We were built for work

Sometimes it’s really hard to get out of bed and get motivated to get moving because we’re not looking forward to heading into the office, factory, construction site or wherever your skills are utilized. For some, work is a dirty four letter word and aside from providing us an income to support ourselves with, many of us dream about what we might do if we didn’t have to earn money.

The first part of the Bible shows that God was working and that he had to give Himself time to rest. While I personally interpret the ‘rest’ as not necessarily a fatigue that God felt, but more a time to stop, observe and appreciate the fruits of His labor. For us, we do need the rest since our mortal bodies can only handle so much. God didn’t get paid to work. He just did. What else was He going to do with Himself? Sit around and talk philosophy with the angels? He already knows the answers to every question anyone could pose!

The title says we were built for work and some will say “but I can’t work, I’m disabled!”. You can think, therefore there is ALWAYS something you are built for. It may not necessarily be what you might have dreamed to be, but there is ALWAYS something to do and if it’s with God’s purpose, you will be fulfilled.  If it’s not, the idea is to work toward something that is fulfilling to you and works with God.

Whether you have an able body, or a less able body, you still have a physical body and you have a mind.  When all is said and done, the question is whether your mind is able.

In the words of the 80’s band, The Police, “We are Spirits in the Material World”.

We have a purpose for God, first. Our body is second.

Work gives us structure to our day. And just as God worked, we are meant to work (in some capacity). Whether it’s raising a child (that is work), tending to the home life (that is also work), working for an employer (that is work), volunteering at an organization (that is work). Work isn’t necessarily something to dread, but it’s something that adds routine, works our minds, bodies, or both and hopefully provides enough means to live (with cost of living rising globally many people aren’t seeing this at this present time).

Too often there are many people who simply wither up and die shortly after retirement. Naturally, there are those whose bodies beg for retirement as they are physically worn out and I’m not talking about this second group.  There are some who cannot create meaningful structure in life after employment and they literally lose their sense of purpose and basically go home to wait to die.  While they long to be free of the shackles of work, when they get that ‘freedom’, they miss the camaraderie at work, they miss the routine, being needed, or even the money.

For some who cannot work because of disability (whether it a physical or mental ailment), it’s important to find something you can do, even if it’s not traditional work. Why? Because you were designed to work and if it’s the right kind of work, it will help your mood. As a genealogist I’ve come across many people who cannot work in a traditional sense, are in fact wheel chair bound, but they have made it their purpose to investigate and discover their family history and also help others with theirs.

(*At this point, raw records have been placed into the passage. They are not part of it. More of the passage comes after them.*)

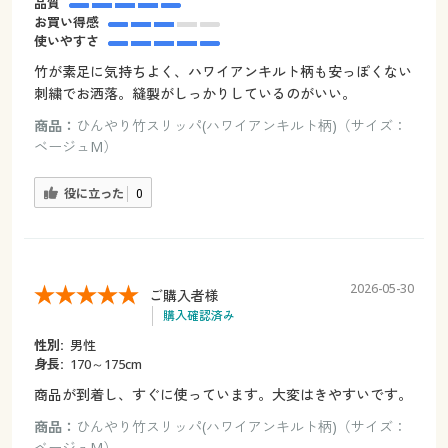
品質
お買い得感
使いやすさ
竹が素足に気持ちよく、ハワイアンキルト柄も安っぽくない
刺繍でお洒落。縫製がしっかりしているのがいい。
商品：
ひんやり竹スリッパ(ハワイアンキルト柄)（サイズ：
ベージュM）
役に立った
0
2026-05-30
ご購入者様
購入確認済み
性別:
男性
身長:
170～175cm
商品が到着し、すぐに使っています。大変はきやすいです。
商品：
ひんやり竹スリッパ(ハワイアンキルト柄)（サイズ：
ベージュM）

This may not seem to be that ‘purposeful’ in the grand scheme of things, but they are using their brains, working that muscle and not only applying meaning to their life, but to others when the day comes someone else comes looking.  Imagine if you were to apply the same investigative skills to say the field of Apologetics? That would most certainly be God’s work and very meaningful!

Whatever you do with your days, you are meant to work. If the job you have is one of those “Just Over Broke” jobs, ask God for a new direction and ask Him for some help to get you into the role that matches your abilities, serves Him and leaves you feeling more ‘sustained’ and happy about what you do. Unless God is directing you to, you are never encouraged to stay in a job that makes you completely and utterly miserable in so much that you contemplate the nearest lamp post with your vehicle in a means to escape the daily endurance. Life is about God, not mere drudgery.  Seek His will. He does care about you and He does care about the work you do. So, if you’re not happy, ask Him to open a new doorway (it may require you asking for some more guidance on perhaps changing your learned direction in life).

I write this all as a reflection on working the 60 hour weeks I’ve started to undertake due to a job loss in the family and acknowledge that while things could have been far different and life became suddenly quite difficult, the fact that I could get more hours and be well compensated for those additional hours, affords my family the ability to maintain their home and family.  The Lord truly is my shepherd and I am not left wanting. He has provided me the options and opportunities and it is up to me to take them or dismiss them.